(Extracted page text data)

"""

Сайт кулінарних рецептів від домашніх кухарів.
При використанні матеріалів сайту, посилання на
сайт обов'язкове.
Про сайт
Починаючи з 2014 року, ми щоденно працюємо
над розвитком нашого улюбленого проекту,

"""

## What the task requires
The answer should consist of the lines from the one with "При використанні матеріалів" through the last line of the entries, duplicated exactly and nothing more.

## Expected answer
При використанні матеріалів сайту, посилання на
сайт обов'язкове.
Про сайт
Починаючи з 2014 року, ми щоденно працюємо
над розвитком нашого улюбленого проекту,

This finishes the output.